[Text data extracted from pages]
------------------------------------------------------------
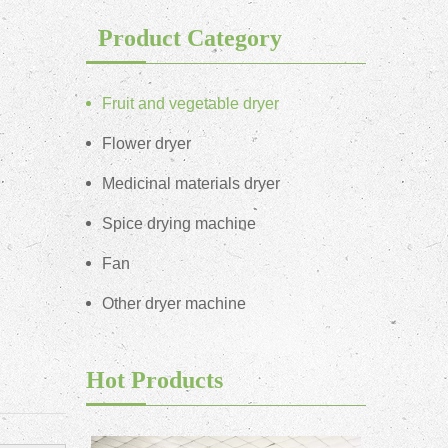
Product Category
Fruit and vegetable dryer
Flower dryer
Medicinal materials dryer
Spice drying machine
Fan
Other dryer machine
Hot Products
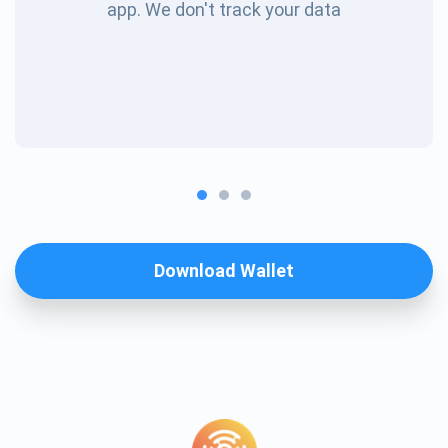
app. We don't track your data
Download Wallet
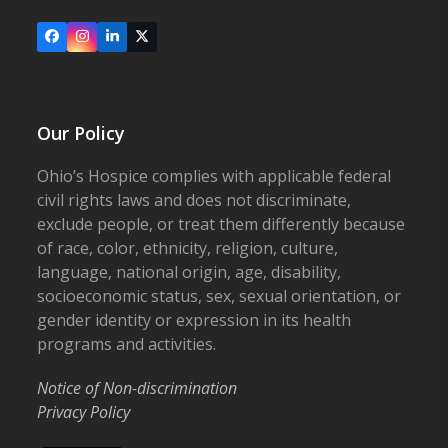
Facebook
Instagram
LinkedIn
X
Our Policy
Ohio’s Hospice complies with applicable federal
civil rights laws and does not discriminate,
exclude people, or treat them differently because
of race, color, ethnicity, religion, culture,
language, national origin, age, disability,
socioeconomic status, sex, sexual orientation, or
gender identity or expression in its health
programs and activities.
Notice of Non-discrimination
Privacy Policy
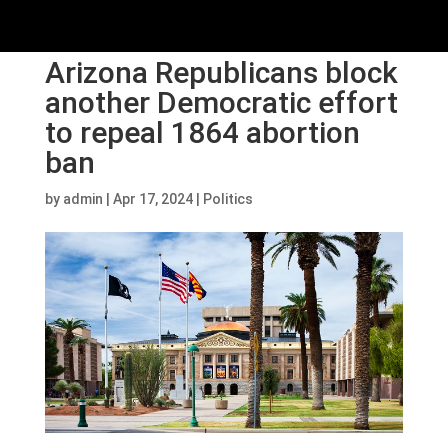
Arizona Republicans block
another Democratic effort
to repeal 1864 abortion
ban
by
admin
|
Apr 17, 2024
|
Politics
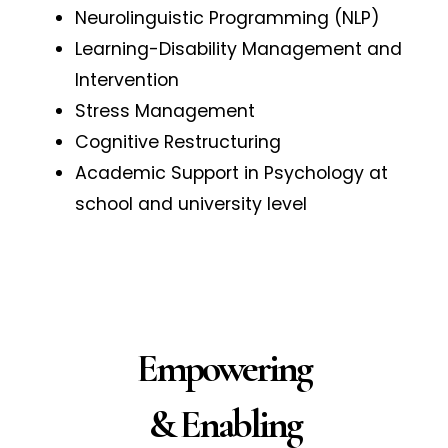
Neurolinguistic Programming (NLP)
Learning-Disability Management and
Intervention
Stress Management
Cognitive Restructuring
Academic Support in Psychology at
school and university level
Empowering
& Enabling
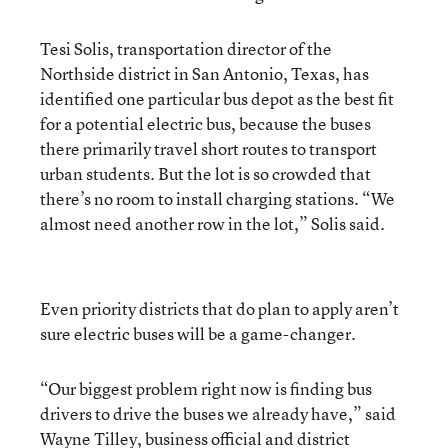
Tesi Solis, transportation director of the
Northside district in San Antonio, Texas, has
identified one particular bus depot as the best fit
for a potential electric bus, because the buses
there primarily travel short routes to transport
urban students. But the lot is so crowded that
there’s no room to install charging stations. “We
almost need another row in the lot,” Solis said.
Even priority districts that do plan to apply aren’t
sure electric buses will be a game-changer.
“Our biggest problem right now is finding bus
drivers to drive the buses we already have,” said
Wayne Tilley, business official and district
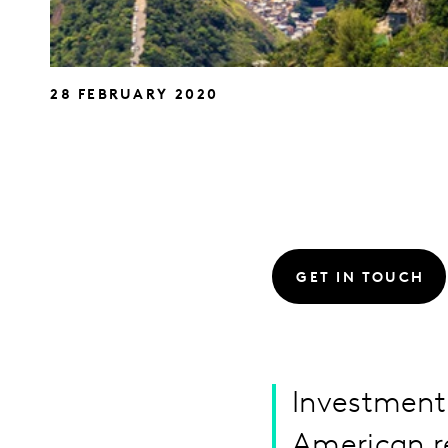
28 FEBRUARY 2020
GET IN TOUCH
Investment 
American re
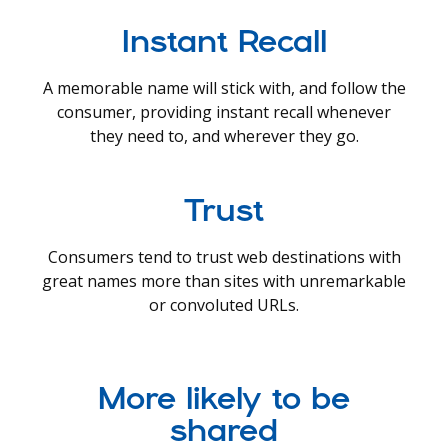
Instant Recall
A memorable name will stick with, and follow the
consumer, providing instant recall whenever
they need to, and wherever they go.
Trust
Consumers tend to trust web destinations with
great names more than sites with unremarkable
or convoluted URLs.
More likely to be
shared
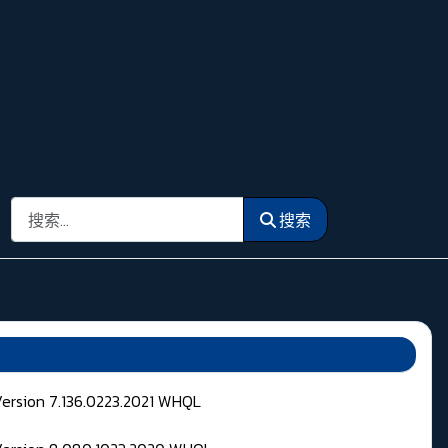
搜索
搜索
Version 7.136.0223.2021 WHQL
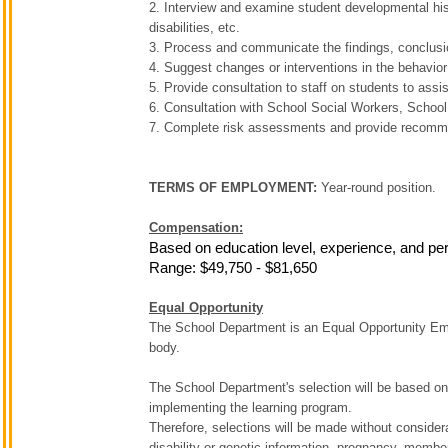
2. Interview and examine student developmental his
disabilities, etc.
3. Process and communicate the findings, conclus
4. Suggest changes or interventions in the behavior 
5. Provide consultation to staff on students to ass
6. Consultation with School Social Workers, School
7. Complete risk assessments and provide recomme
TERMS OF EMPLOYMENT:
Year-round position.
Compensation:
Based on education level, experience, and pe
Range: $49,750 - $81,650
Equal Opportunity
The School Department is an Equal Opportunity Emplo
body.
The School Department's selection will be based on t
implementing the learning program.
Therefore, selections will be made without considerati
disability or genetic information, pregnancy, members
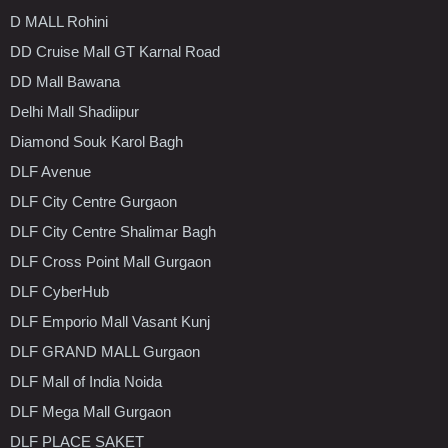
D MALL Rohini
DD Cruise Mall GT Karnal Road
DD Mall Bawana
Delhi Mall Shadiipur
Diamond Souk Karol Bagh
DLF Avenue
DLF City Centre Gurgaon
DLF City Centre Shalimar Bagh
DLF Cross Point Mall Gurgaon
DLF CyberHub
DLF Emporio Mall Vasant Kunj
DLF GRAND MALL Gurgaon
DLF Mall of India Noida
DLF Mega Mall Gurgaon
DLF PLACE SAKET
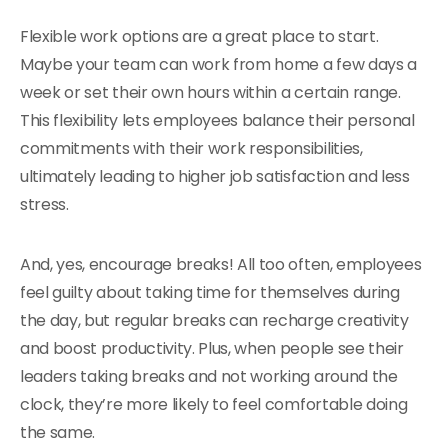
Flexible work options are a great place to start.
Maybe your team can work from home a few days a
week or set their own hours within a certain range.
This flexibility lets employees balance their personal
commitments with their work responsibilities,
ultimately leading to higher job satisfaction and less
stress.
And, yes, encourage breaks! All too often, employees
feel guilty about taking time for themselves during
the day, but regular breaks can recharge creativity
and boost productivity. Plus, when people see their
leaders taking breaks and not working around the
clock, they’re more likely to feel comfortable doing
the same.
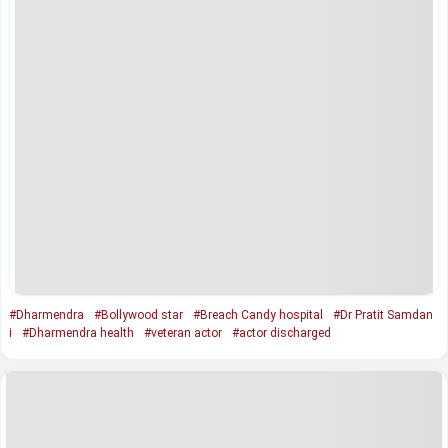
#Dharmendra
#Bollywood star
#Breach Candy hospital
#Dr Pratit Samdan
i
#Dharmendra health
#veteran actor
#actor discharged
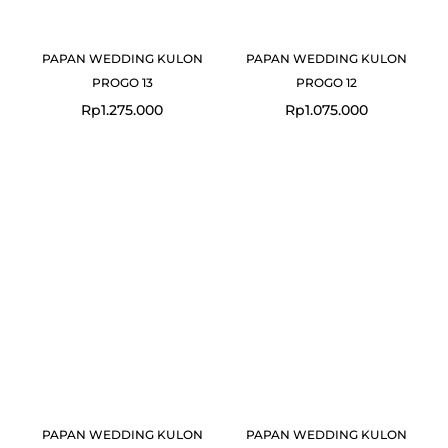
PAPAN WEDDING KULON
PAPAN WEDDING KULON
PROGO 13
PROGO 12
Rp
1.275.000
Rp
1.075.000
Original
Current
Original
Curre
price
price
price
price
was:
is:
was:
is:
Rp1.075.000.
Rp1.049.000.
Rp749.000.
Rp725
PAPAN WEDDING KULON
PAPAN WEDDING KULON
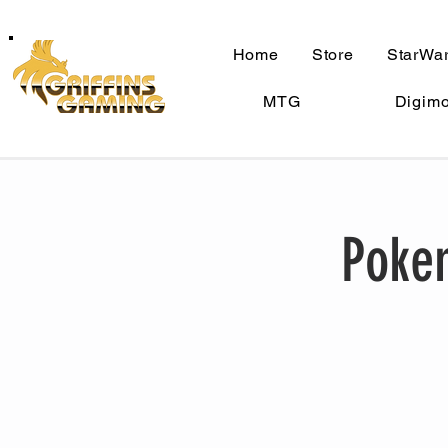
Home
Store
StarWar
MTG
Digim
Pokem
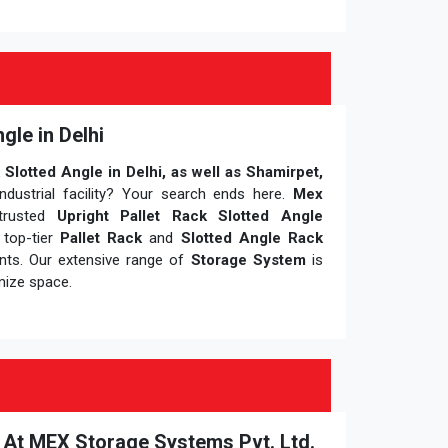
gle in Delhi
 Slotted Angle in Delhi, as well as Shamirpet,
dustrial facility? Your search ends here.
Mex
trusted
Upright Pallet Rack Slotted Angle
g top-tier
Pallet Rack
and
Slotted Angle Rack
ents. Our extensive range of
Storage System
is
mize space.
i At MEX Storage Systems Pvt. Ltd.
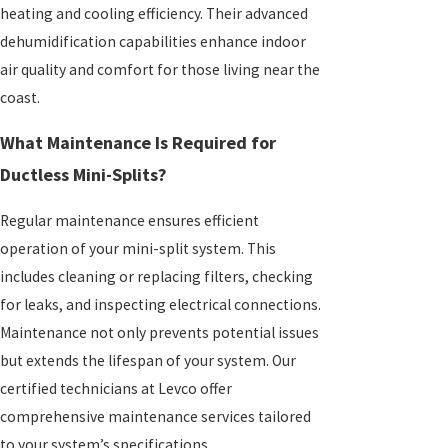
heating and cooling efficiency. Their advanced
dehumidification capabilities enhance indoor
air quality and comfort for those living near the
coast.
What Maintenance Is Required for
Ductless Mini-Splits?
Regular maintenance ensures efficient
operation of your mini-split system. This
includes cleaning or replacing filters, checking
for leaks, and inspecting electrical connections.
Maintenance not only prevents potential issues
but extends the lifespan of your system. Our
certified technicians at Levco offer
comprehensive maintenance services tailored
to your system’s specifications.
------------------------------------------------------------
Return every line of the material that contains the string "Pallet". Case counts when matching.

### Expected answer
Upright Pallet Rack Slotted Angle
Pallet Rack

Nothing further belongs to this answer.